The attacks on Loach and many others were part of a broader campaign to invert the status of victims and aggressors. According to the United Nations, the 2014 bombardment of Gaza consisted of 6000 airstrikes, 14,500 tank shells and 45,000 artillery shells unleashed between July 7 and August 26, killing 2252 Palestinians, of which 551 were children.
The hysteria unleashed by this campaign has resulted in threats and abuse made at the book launch for Greg Philo, Mike Berry, Justin Schlosberg, Antony Lerman and David Miller’s Bad News for Labour (2019) and a bomb threat at a venue screening WitchHunt (2019) about activist Jackie Walker. The pro-Palestinian Jewish Voice for Labour group has also complained about assaults and bomb threats.
Loach’s history as a human rights activist is difficult to stain, and the Israel lobby certainly does not want to mention Palestinians. Instead, it has been citing Perdition (1987) an old censored play, controversially unproduced, with which Loach, along with his long-term collaborator Jim Allen, were involved. The theme of the play was the collusion between Zionists and Nazis, and was inspired by an actual trial.
A similar assertion about this type of collusion brought down the career of socialist, pro-LGBTIQ, pro-multicultural politician Ken Livingstone, who was subjected to censoring smears after having cited Lenni Brenner’s Zionism in the Age of the Dictators (1983) on the topic.
The only critical observations made by the Jewish historian Norman Finkelstein were that, “Livingstone maybe wasn’t precise enough, and lacked nuance ... Livingstone is more or less accurate about this — or, as accurate as might be expected from a politician speaking off the cuff.”
In simple terms, the Nazis wanted Jews out of Germany, and for many decades prior to this era, Zionists had sought to exploit an external ethnic colonialism that would be exclusive to themselves. It was therefore inevitable in the early days of the Nazi regime that there would be attempts to establish to what extent these agendas were politically compatible.
Examples of this collusion beyond those mentioned by Livingstone or in Perdition are not hard to find, such as Zionist Avraham Stern of the Lehi/Stern Gang, who, while fighting the British in Palestine, sought a strategic allegiance with Nazi Germany and fascist Italy.
In essence, the anti-Palestinian, censoring attacks on Ken Loach have two functions.
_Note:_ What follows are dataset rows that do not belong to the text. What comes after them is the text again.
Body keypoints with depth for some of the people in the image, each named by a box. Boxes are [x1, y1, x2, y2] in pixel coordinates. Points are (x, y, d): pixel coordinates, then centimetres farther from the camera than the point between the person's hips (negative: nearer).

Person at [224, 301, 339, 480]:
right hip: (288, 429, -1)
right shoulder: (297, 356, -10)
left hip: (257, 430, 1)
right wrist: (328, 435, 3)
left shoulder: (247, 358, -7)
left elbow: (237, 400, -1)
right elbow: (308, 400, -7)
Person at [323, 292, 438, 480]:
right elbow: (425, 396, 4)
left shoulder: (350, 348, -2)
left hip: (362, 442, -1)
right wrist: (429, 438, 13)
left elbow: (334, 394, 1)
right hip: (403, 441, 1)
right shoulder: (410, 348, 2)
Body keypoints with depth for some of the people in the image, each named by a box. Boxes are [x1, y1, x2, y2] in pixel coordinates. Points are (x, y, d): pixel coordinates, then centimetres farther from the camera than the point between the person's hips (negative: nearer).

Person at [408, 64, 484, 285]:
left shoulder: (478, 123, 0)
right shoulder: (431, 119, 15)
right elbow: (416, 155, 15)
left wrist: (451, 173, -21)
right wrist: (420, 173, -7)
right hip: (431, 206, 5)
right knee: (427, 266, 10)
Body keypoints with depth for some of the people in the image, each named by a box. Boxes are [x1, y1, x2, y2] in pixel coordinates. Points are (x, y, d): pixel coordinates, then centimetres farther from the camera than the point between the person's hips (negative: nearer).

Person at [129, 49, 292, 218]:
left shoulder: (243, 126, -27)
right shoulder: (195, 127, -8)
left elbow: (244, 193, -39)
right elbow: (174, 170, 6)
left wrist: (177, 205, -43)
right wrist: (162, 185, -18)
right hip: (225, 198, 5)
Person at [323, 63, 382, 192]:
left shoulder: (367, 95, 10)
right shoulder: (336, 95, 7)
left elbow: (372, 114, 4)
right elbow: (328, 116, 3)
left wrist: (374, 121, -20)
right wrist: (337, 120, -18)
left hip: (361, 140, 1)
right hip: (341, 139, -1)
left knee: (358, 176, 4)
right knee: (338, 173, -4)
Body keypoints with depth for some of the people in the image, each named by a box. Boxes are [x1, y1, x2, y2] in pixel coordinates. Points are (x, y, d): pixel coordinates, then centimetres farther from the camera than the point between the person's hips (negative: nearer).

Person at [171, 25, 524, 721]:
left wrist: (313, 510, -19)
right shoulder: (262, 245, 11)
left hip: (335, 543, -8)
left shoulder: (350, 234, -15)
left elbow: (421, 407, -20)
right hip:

By smearing him, a prominent pro-Palestinian human rights activist is taken out of public debate. As in the Livingstone case, this line of attack also seals off media reference to part of Zionist roots, in what Finkelstein describes as a “dark chapter in history".
Loach’s solidarity with the oppressed is not a pose or means of marketing his work and personality. In 2012, he turned down an award from the Turin Film Festival after cleaning and security services were outsourced at its National Museum of Cinema.
In 1995, casualisation was introduced on the Liverpool docks and workers were sacked for refusing to cross a picket line. Loach donated his services to them, making the film The Flickering Flame (1996) about their plight and representing their strike.
In 2010, Loach both refused to enter and publicly condemned a Manchester art house cinema for refusing to pay a living wage.He enlisted filmmaker Mike Leigh in the same publicity campaign. Occasions like this are too numerous to list in their entirety here, but they are how Loach lives his life.
Ken Loach is currently being smeared by propagandists for colonial oppression, who clearly either individually or as an institutional lobby, fail to measure up to the merits of his character. If those who share Loach’s values fail to mobilise solidarity, then all of us should be fearful of potential similar persecution.